Istanbul, Turkey

Estos días hablábamos del poeta Ángel González porque se cumplen diez años sin él. Ayer, sin embargo, yo pensaba en un verso de Benjamin Prado que dice que quien derriba un puente construye un precipicio.
Y lo hacía desde un ferry que une las dos orillas de esta ciudad que se ha llamado Bizancio, Constantinopla y a la que ahora llamamos Estambul. Una ciudad dividida en dos partes, la que mira a Europa y la que descansa en Asia.

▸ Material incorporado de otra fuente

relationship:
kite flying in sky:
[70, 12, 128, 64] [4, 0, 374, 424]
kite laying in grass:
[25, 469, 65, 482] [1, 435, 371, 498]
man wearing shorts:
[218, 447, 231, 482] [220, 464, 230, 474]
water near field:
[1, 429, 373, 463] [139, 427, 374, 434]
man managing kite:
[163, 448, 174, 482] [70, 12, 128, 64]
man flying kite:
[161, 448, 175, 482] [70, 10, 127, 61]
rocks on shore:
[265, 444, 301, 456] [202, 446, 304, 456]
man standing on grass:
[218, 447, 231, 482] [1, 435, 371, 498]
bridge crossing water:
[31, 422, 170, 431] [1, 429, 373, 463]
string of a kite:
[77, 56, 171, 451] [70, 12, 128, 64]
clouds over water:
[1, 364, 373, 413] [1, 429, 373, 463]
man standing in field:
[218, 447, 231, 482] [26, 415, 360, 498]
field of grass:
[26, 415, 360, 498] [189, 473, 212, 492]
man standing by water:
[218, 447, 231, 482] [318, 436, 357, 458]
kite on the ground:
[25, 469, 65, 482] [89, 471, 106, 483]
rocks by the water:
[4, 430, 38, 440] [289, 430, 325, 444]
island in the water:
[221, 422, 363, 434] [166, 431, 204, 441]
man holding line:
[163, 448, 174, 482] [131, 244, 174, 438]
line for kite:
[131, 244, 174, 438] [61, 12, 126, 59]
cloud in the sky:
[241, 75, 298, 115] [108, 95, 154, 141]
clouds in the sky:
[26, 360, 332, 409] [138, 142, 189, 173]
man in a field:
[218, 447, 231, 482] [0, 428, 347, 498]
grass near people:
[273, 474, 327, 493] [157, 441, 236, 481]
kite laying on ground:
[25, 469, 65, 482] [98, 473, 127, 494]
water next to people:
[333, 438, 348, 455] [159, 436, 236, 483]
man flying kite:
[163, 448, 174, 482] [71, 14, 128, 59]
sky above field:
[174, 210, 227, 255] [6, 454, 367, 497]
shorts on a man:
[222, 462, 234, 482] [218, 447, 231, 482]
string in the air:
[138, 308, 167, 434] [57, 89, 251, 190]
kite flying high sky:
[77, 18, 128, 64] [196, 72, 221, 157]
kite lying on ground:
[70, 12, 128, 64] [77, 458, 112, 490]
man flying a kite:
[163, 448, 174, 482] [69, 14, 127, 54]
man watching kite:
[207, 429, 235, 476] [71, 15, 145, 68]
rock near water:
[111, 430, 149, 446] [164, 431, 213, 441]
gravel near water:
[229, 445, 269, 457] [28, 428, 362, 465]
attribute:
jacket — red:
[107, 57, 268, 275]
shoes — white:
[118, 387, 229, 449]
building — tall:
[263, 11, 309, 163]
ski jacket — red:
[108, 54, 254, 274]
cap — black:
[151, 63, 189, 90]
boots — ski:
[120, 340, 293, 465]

En la cubierta del ferry, mientras cruzábamos el Bósforo, mientras el viento y el salitre, mientras la gaviotas y los turistas, de repente, los vimos: eran delfines. Sus lomos brillantes, esas aletas simpáticas. Sus saltos. Tratamos de sacar el teléfono rápidamente para hacer fotos, pero desaparecieron sin dejar rastro.
Nos pasamos la tarde paseando por Üsküdar pensando en los delfines. En la suerte de haberlos visto y en la pena de no haberlos visto más. Pero también en los seis puentes de Estambul, y en que un puente no es otra cosa que lo contrario de un muro.
Quisimos regresar en ferry por si había suerte y volvíamos a ver delfines. Pero se nos escapó. Así que nos dimos por vencidos y cogimos el metro.
Contra todo pronóstico, ahí estaban para nosotros: los delfines.
Qué cerca están las cosas, aunque nunca lo sepamos.